### What you will do
Every line of the entries with the word "evenodd" in it should be shown.

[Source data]
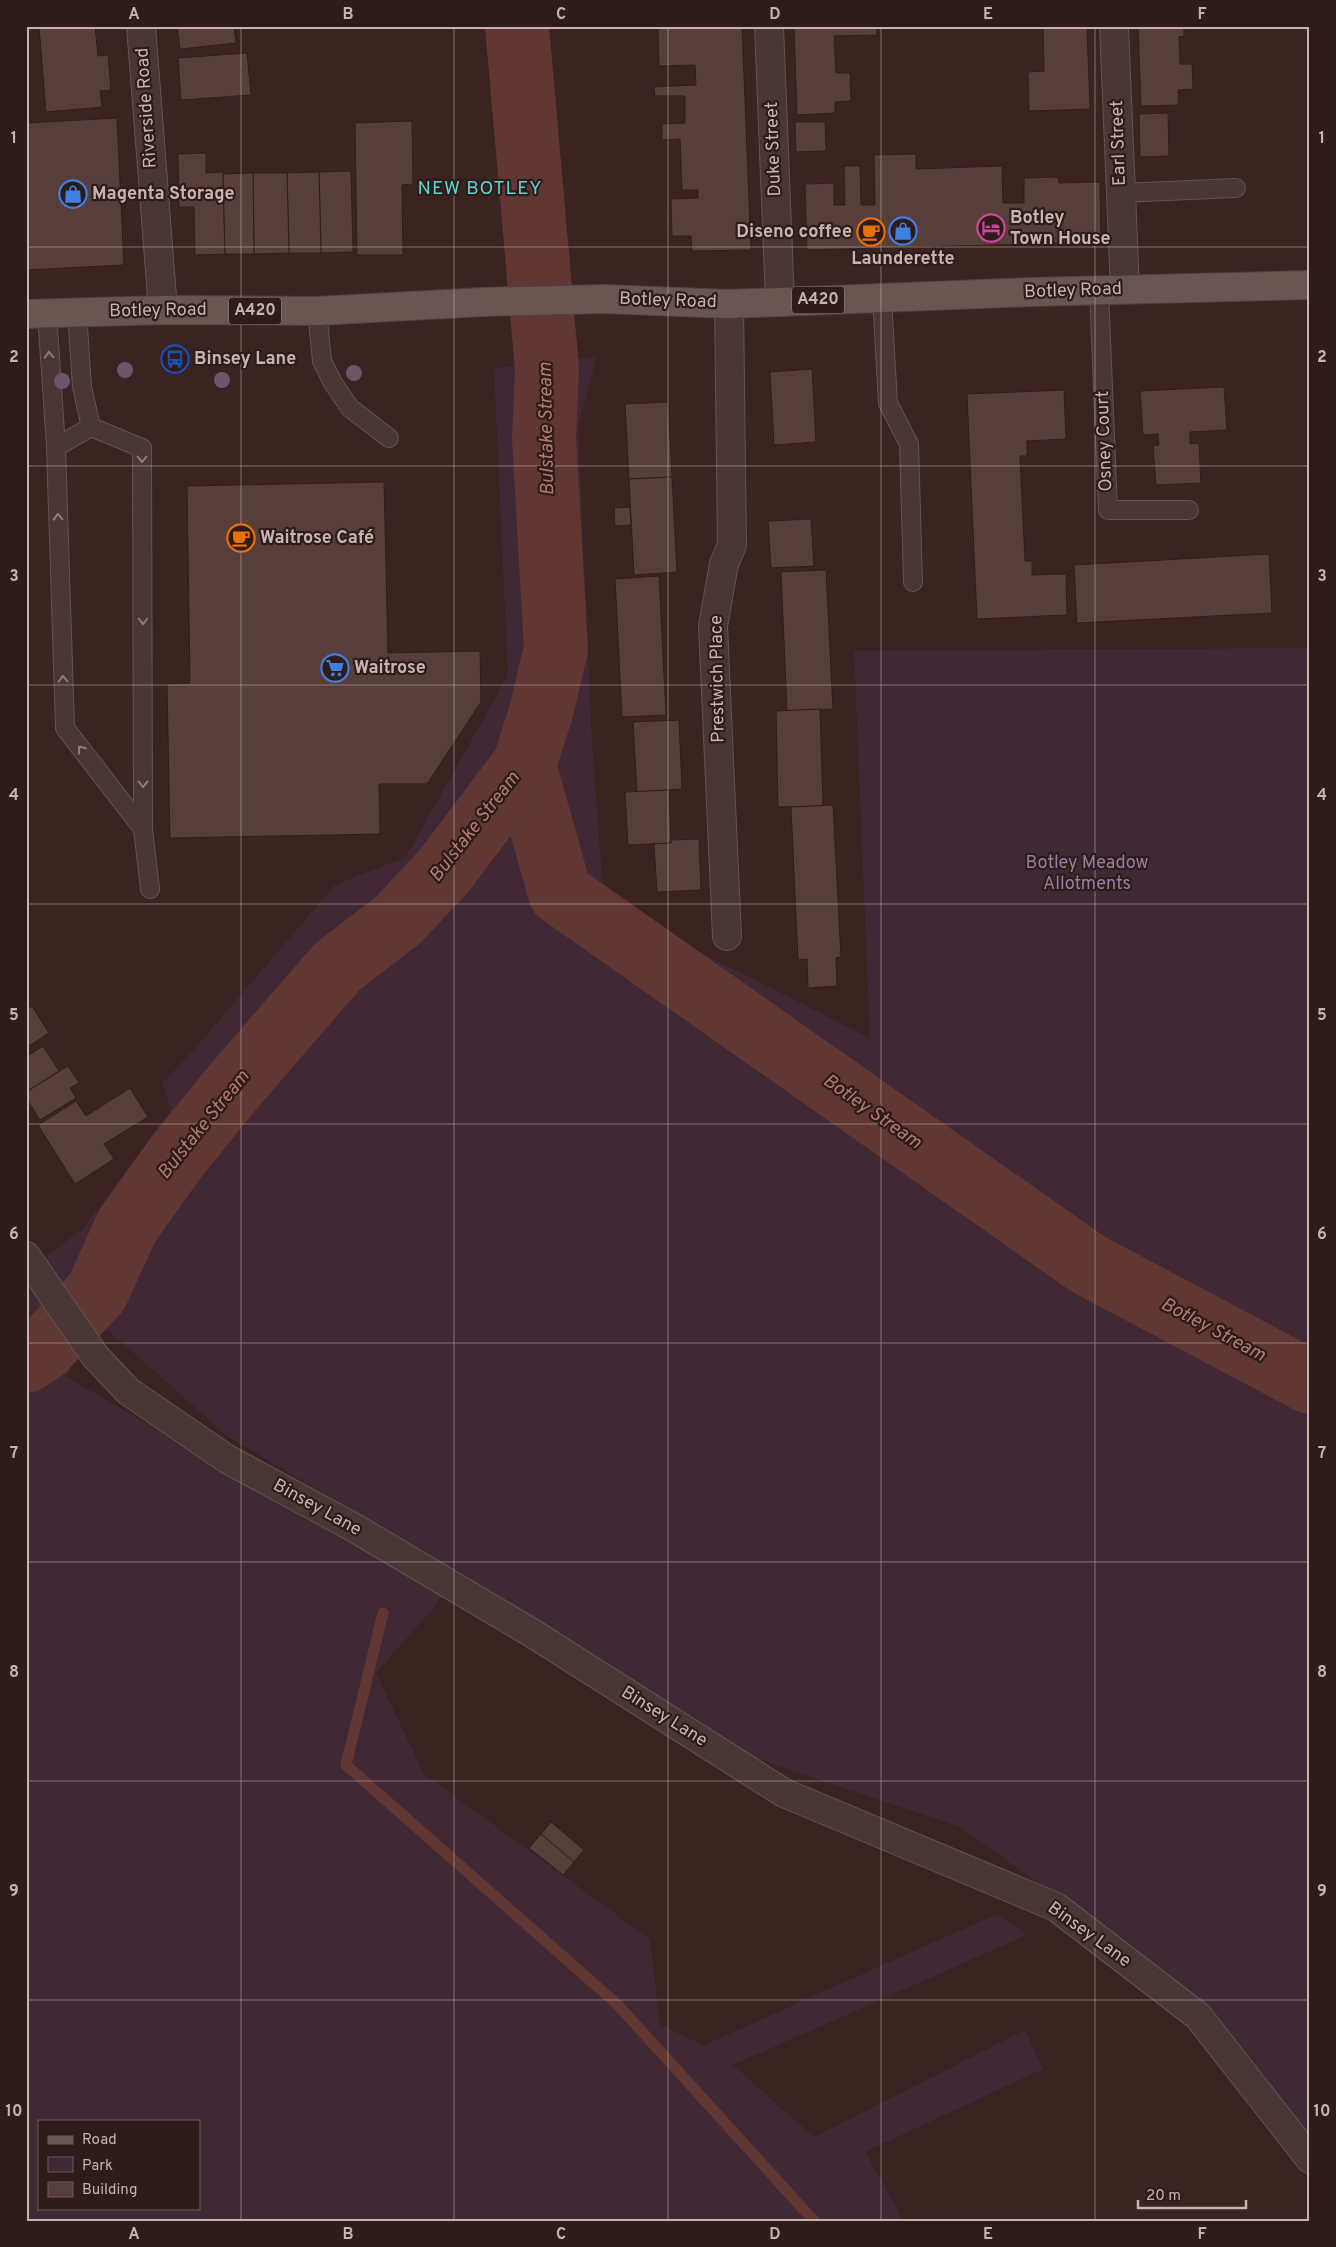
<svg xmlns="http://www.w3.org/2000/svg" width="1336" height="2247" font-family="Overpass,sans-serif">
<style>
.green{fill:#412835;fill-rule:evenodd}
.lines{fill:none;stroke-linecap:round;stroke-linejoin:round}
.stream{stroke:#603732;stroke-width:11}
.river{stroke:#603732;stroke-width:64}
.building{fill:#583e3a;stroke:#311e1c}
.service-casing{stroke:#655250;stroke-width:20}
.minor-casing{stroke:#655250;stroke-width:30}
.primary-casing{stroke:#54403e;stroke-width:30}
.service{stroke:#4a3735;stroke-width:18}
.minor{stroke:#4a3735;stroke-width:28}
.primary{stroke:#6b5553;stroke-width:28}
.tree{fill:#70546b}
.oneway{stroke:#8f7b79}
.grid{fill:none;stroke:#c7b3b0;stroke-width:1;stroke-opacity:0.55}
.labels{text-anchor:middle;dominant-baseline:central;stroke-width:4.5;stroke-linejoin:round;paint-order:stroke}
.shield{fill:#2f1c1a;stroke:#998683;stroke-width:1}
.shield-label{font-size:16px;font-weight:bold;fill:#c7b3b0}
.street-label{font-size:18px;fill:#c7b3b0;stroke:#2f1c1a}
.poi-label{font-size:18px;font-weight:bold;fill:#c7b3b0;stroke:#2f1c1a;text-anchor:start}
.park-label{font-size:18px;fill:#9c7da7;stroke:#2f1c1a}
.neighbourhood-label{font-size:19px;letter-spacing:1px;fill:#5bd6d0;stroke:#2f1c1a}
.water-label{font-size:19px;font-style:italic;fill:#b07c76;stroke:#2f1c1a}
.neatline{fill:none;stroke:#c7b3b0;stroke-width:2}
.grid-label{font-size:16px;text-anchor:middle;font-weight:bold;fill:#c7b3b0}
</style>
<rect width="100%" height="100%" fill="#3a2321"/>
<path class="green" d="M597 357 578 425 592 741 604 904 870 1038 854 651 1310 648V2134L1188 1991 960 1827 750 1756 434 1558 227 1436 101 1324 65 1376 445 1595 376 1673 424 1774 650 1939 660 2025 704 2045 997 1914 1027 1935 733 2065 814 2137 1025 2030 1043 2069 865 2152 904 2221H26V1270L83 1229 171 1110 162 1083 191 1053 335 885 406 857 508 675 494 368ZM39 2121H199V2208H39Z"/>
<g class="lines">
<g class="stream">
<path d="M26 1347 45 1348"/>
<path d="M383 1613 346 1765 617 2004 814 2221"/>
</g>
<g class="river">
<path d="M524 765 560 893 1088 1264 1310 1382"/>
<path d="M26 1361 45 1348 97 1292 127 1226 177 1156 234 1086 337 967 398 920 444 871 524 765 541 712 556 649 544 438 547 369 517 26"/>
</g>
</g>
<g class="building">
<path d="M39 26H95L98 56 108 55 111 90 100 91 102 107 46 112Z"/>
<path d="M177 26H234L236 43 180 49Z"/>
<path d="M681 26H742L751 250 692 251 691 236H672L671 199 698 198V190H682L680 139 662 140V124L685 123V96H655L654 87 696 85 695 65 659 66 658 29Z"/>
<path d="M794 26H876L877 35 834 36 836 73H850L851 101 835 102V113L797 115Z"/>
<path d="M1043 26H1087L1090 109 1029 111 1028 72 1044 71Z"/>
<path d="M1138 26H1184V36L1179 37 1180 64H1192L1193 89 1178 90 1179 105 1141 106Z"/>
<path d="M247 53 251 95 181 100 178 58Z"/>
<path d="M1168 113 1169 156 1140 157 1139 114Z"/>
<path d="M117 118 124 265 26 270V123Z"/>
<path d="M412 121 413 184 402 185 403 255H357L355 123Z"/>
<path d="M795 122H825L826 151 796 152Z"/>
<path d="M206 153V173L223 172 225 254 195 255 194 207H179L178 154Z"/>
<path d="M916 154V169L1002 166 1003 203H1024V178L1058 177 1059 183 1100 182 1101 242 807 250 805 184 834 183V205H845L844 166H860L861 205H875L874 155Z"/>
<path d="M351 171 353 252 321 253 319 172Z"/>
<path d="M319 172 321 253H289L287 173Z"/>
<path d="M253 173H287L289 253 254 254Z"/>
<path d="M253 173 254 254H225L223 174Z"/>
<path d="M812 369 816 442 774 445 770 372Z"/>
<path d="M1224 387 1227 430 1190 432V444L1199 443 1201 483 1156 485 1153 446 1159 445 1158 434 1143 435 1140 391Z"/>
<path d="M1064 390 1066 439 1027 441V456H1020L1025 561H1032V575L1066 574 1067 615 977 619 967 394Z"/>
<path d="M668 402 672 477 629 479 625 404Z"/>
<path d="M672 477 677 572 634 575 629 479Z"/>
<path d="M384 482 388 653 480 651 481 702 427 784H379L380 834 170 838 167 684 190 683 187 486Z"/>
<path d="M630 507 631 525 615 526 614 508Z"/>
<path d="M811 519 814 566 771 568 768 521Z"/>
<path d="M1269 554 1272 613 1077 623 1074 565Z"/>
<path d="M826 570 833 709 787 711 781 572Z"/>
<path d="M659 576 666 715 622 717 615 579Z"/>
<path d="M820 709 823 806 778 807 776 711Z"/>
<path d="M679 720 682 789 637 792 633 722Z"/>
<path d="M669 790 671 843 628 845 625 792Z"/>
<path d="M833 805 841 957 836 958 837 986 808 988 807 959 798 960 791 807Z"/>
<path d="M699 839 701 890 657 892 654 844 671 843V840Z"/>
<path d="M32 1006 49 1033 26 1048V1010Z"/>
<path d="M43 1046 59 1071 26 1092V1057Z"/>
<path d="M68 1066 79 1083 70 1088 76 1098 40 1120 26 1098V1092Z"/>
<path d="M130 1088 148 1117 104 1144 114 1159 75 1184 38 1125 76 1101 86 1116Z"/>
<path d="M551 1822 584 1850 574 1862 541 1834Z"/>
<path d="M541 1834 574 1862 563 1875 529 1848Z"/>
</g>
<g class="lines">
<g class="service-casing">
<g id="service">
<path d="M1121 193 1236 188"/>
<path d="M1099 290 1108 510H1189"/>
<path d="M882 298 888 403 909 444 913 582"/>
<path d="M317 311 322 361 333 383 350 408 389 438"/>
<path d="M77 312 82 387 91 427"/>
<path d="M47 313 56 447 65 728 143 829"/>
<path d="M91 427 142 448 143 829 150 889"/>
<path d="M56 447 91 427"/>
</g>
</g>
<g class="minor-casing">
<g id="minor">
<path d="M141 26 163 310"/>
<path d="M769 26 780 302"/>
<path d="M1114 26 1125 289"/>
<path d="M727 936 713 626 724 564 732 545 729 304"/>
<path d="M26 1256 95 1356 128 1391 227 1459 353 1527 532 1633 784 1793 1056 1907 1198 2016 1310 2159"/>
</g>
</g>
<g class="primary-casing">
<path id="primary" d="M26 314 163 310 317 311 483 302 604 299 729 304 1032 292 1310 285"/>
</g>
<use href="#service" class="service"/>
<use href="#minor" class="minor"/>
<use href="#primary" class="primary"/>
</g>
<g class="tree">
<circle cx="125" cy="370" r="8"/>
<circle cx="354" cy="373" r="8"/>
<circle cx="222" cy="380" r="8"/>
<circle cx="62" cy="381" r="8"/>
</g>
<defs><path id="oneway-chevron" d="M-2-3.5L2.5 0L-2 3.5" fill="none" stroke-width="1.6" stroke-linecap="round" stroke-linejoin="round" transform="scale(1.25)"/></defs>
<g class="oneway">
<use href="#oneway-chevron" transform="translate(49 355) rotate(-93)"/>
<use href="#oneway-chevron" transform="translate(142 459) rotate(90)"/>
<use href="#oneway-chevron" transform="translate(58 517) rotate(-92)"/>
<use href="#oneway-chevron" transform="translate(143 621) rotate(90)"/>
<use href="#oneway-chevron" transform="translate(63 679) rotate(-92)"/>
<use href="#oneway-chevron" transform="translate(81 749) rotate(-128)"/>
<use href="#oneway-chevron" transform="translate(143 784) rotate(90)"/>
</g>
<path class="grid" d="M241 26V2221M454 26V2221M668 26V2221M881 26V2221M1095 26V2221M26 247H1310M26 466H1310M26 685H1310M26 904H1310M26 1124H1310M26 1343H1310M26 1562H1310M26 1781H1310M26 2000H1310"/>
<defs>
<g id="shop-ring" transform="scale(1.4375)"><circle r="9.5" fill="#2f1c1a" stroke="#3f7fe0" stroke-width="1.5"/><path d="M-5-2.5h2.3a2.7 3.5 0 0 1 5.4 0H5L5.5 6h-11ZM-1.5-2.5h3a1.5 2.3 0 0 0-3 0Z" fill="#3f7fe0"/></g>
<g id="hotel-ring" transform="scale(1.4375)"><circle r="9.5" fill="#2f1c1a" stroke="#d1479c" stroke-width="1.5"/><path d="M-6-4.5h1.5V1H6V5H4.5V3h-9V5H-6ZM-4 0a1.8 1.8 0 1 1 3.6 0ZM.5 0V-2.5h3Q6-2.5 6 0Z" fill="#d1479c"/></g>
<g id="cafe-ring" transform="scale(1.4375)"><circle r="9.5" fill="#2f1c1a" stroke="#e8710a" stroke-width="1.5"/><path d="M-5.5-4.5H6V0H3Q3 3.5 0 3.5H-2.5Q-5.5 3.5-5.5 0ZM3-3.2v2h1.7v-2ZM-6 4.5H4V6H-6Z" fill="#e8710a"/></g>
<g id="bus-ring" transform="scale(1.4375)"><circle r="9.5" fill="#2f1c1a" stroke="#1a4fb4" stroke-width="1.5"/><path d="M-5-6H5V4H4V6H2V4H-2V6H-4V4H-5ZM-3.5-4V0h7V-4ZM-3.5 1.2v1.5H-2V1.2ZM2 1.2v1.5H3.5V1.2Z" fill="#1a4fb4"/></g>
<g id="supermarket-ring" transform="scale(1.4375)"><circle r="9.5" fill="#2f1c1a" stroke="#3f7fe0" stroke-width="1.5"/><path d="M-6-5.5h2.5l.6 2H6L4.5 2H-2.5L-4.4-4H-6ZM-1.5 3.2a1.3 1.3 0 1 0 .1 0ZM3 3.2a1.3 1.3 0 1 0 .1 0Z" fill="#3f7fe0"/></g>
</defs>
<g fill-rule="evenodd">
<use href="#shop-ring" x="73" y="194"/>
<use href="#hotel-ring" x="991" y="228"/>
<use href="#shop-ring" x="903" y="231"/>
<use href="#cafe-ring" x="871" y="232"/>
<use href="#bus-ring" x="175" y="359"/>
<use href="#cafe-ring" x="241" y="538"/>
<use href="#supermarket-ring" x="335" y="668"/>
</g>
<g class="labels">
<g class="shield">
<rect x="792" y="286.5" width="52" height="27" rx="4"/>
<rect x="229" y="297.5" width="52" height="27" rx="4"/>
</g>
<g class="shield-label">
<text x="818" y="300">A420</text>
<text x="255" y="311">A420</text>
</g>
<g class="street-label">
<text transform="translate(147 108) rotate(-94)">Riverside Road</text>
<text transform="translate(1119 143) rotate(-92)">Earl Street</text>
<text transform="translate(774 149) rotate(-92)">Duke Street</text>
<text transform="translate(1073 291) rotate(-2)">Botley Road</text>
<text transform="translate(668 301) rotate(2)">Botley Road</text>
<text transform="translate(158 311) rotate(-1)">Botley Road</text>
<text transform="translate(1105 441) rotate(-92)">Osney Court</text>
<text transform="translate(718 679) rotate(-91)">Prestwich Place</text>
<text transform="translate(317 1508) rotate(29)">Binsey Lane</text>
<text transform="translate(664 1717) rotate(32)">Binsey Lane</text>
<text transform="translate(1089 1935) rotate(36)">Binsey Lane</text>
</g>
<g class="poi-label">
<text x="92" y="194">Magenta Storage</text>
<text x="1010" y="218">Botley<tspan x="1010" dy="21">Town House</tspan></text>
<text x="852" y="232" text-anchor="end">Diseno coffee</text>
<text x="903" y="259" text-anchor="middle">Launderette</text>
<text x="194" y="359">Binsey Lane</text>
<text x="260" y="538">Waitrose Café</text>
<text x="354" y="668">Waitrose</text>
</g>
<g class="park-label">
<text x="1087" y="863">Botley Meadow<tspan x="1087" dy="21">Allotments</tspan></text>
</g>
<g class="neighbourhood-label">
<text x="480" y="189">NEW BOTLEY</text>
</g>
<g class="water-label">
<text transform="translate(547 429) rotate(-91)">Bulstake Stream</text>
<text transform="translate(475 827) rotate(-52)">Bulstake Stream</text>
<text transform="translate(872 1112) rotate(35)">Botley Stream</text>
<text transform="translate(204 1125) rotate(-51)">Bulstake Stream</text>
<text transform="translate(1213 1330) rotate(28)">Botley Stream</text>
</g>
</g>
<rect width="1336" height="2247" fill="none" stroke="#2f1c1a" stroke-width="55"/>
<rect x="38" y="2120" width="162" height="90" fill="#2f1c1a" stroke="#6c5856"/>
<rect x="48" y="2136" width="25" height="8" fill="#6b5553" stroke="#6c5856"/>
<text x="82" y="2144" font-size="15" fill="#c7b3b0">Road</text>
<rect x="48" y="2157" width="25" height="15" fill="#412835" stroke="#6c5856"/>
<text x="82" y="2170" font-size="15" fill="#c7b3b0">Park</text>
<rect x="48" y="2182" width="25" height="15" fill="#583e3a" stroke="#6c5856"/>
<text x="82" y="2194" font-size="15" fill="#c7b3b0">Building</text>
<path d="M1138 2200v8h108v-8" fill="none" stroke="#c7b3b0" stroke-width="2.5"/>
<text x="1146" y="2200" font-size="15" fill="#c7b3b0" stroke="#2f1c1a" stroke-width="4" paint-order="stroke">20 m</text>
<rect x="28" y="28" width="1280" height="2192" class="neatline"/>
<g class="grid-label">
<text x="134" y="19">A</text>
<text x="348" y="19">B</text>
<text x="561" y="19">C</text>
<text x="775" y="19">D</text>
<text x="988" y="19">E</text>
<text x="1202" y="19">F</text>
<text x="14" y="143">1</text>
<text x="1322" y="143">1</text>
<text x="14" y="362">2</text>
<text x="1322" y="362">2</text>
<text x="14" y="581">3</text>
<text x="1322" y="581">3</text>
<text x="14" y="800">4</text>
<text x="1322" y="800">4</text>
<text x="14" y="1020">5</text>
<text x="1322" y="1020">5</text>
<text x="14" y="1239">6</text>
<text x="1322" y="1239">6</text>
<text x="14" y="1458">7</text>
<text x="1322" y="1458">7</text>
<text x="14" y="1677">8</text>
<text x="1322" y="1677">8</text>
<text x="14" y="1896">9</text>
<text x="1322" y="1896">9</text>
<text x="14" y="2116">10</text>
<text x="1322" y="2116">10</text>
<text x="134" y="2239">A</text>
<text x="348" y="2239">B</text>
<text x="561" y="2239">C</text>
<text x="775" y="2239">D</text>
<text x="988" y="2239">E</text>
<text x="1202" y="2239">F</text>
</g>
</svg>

### Expected answer
.green{fill:#412835;fill-rule:evenodd}
<g fill-rule="evenodd">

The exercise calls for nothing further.